Some analysts caution that Chinese firms’ inroad into South Korea could affect Samsung and LG.
In 2015, Samsung and LG saw their profitability in the mobile business plunge due to the rise of Chinese firms and increasing demand for affordable smartphones.
In the third quarter, Samsung IT and mobile business posted an operating profit of 2.4 trillion won, down 11 percent from the previous quarter’s 2.7 trillion won. LG’s mobile communications business, which covers smartphones, posted an operating loss of 77.6 billion won in the third quarter, compared with an operating income of 200 million won in the second quarter.
Others, however, say the rise of Chinese players is not an imminent threat to Samsung and LG, but still could have a significant impact if the current system perseveres.
“Most of the South Korean users prefer to pay a few extra bucks to purchase local brands that boast far better features and warranties compared to Chinese brands,” a smartphone dealer surnamed Lee said. “Price is not the only nor the top concern for local users, at least for now.”
“It is true that many users visit our shops to check out Huawei smartphones. But the majority of them eventually turn to buy other models because they are too slow. There are more complaints from the Y6 buyers than those of other models,” Lee added.

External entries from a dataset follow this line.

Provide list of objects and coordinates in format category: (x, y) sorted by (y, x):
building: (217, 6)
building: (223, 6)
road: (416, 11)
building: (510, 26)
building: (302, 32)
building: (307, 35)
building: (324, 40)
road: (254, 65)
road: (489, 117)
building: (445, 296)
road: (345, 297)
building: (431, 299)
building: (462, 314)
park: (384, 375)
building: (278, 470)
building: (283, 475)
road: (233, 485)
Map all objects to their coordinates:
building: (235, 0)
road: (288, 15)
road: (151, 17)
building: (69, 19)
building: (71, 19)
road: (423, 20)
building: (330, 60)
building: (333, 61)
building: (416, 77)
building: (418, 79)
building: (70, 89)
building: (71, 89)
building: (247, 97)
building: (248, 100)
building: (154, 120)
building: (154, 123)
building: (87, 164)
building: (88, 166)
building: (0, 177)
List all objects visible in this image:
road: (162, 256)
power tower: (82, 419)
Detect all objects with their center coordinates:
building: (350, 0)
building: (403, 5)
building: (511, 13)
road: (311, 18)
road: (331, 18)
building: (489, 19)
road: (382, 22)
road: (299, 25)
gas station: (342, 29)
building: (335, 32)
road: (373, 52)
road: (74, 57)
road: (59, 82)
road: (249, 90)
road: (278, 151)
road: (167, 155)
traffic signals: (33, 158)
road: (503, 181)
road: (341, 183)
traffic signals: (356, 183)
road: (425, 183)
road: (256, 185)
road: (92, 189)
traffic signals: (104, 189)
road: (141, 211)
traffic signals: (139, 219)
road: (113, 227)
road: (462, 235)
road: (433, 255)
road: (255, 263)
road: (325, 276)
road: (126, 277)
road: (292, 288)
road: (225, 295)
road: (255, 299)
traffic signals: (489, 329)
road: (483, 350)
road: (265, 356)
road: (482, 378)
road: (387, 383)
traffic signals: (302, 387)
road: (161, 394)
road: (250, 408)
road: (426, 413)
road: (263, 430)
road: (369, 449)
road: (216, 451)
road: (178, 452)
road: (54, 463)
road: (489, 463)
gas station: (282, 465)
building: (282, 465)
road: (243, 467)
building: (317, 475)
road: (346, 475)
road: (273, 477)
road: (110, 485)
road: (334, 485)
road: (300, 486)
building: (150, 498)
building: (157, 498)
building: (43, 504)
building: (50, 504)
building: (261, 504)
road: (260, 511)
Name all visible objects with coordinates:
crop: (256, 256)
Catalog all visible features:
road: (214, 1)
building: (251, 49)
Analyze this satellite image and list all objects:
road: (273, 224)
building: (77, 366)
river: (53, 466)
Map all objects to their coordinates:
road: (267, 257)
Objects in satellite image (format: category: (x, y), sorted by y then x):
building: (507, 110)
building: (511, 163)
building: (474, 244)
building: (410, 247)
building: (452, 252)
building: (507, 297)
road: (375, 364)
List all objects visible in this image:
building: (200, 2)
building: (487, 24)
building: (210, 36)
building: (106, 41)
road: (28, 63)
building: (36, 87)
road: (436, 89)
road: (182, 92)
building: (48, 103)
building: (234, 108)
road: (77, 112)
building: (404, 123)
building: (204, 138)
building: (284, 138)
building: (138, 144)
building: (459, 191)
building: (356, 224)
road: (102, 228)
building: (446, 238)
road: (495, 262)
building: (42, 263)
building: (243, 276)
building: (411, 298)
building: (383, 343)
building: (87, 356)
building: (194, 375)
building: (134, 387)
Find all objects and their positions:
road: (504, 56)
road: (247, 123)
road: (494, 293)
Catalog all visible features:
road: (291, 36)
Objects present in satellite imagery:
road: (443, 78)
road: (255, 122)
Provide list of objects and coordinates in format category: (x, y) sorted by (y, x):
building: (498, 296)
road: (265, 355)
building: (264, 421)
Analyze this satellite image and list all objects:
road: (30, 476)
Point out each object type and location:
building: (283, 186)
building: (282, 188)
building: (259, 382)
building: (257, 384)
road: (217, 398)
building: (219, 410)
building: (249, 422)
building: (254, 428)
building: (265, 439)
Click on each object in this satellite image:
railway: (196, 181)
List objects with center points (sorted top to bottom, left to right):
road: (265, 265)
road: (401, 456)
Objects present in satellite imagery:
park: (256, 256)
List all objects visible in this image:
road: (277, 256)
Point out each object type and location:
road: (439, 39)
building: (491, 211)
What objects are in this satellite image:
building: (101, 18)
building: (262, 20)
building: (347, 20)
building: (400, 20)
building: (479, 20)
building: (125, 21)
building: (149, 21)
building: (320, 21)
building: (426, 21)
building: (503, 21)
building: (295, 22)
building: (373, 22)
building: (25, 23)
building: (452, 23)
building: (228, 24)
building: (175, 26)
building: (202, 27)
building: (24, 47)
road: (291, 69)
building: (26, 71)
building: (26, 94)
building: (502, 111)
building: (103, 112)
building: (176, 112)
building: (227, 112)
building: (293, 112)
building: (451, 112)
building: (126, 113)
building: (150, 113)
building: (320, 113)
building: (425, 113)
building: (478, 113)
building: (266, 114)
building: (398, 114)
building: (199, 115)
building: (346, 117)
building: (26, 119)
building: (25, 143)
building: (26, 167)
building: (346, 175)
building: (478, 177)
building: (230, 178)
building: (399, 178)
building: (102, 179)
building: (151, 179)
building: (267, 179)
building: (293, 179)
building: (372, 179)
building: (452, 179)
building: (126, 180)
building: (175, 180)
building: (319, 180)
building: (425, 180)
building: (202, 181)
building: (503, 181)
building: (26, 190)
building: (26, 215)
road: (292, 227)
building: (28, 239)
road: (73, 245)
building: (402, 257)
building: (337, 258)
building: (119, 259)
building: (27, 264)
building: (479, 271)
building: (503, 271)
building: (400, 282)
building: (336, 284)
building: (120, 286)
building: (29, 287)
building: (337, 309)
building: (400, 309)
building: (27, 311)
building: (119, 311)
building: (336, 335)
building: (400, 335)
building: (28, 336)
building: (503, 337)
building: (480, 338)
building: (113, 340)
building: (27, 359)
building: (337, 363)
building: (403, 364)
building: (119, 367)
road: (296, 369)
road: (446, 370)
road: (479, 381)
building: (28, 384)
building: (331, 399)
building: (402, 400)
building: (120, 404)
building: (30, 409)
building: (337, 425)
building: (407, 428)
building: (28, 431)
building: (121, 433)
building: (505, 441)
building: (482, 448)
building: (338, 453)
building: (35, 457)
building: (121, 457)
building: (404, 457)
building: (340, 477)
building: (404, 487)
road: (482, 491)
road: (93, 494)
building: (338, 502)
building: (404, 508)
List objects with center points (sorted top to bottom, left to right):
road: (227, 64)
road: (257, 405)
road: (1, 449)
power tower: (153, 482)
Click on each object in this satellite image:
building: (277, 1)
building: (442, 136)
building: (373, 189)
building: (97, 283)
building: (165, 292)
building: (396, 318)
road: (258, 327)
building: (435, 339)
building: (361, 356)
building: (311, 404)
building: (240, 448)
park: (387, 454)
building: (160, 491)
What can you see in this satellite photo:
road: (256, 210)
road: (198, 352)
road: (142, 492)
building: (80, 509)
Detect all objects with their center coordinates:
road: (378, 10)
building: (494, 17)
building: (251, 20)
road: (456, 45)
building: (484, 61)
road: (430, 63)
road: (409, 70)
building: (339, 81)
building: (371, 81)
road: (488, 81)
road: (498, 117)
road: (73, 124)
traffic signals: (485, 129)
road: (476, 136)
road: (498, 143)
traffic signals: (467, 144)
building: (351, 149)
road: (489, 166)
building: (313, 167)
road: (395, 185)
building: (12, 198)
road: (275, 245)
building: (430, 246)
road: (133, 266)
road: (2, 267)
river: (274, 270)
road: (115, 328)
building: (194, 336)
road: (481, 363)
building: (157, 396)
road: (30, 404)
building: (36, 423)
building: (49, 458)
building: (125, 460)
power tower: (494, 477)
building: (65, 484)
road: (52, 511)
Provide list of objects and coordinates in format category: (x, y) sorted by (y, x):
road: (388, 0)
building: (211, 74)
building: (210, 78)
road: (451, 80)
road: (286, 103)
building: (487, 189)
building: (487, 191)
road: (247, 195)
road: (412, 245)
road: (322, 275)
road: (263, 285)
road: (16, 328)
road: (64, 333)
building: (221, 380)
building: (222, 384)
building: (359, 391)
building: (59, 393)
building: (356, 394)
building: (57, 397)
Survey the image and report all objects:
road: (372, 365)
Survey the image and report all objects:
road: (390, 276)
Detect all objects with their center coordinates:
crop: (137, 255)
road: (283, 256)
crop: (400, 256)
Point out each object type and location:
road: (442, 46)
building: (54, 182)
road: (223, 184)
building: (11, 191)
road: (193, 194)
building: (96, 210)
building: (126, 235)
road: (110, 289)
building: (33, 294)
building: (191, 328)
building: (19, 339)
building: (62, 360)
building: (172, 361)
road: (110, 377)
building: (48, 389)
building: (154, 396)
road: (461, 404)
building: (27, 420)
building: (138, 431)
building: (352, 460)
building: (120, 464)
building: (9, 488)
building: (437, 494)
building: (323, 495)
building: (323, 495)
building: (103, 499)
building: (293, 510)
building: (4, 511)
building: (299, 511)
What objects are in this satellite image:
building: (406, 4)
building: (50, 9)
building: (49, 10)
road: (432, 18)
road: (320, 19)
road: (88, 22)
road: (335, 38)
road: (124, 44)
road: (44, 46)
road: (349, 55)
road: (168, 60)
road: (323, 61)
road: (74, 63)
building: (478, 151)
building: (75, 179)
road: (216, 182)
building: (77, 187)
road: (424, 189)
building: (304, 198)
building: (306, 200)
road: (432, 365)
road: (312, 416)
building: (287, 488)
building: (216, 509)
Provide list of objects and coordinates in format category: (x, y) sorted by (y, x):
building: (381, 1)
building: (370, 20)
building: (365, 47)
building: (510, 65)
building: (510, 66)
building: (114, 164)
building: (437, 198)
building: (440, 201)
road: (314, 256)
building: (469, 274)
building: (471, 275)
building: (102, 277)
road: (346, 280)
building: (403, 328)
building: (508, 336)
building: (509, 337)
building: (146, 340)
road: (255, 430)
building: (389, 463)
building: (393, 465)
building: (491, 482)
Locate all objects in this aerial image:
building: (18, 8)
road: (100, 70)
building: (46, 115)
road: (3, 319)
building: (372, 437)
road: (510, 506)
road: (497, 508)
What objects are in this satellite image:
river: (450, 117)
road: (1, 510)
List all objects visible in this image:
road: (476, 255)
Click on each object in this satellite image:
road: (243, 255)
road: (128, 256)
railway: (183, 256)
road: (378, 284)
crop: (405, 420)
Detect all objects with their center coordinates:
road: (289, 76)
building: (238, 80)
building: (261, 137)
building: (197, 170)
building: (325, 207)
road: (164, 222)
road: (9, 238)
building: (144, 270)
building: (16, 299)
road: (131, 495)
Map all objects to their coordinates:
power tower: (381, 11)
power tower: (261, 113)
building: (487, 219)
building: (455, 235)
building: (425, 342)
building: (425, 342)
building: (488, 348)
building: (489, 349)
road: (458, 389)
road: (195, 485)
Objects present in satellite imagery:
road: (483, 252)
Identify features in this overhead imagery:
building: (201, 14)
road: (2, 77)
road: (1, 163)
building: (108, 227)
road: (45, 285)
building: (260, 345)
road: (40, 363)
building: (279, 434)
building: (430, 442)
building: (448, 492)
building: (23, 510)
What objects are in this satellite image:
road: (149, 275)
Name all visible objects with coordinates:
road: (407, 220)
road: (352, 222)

“But if the government maintains the regulatory policy, more users may opt for budget options, eventually allowing Chinese firms to expand their shares here,” Lee also said.
The blogger “Klasses” said Chinese smartphones are no match for South Korean models in terms of technology, but it is the government that induces local users to seek budget models made by overseas players.
“Isn’t it natural for users to seek alternatives due to the problematic rules like the smartphone retail law?” the blogger said. “The Chinese smartphones, they are only alternatives. If South Korea were to set more reasonable prices for smartphones, Chinese models would have little chance of making it here.”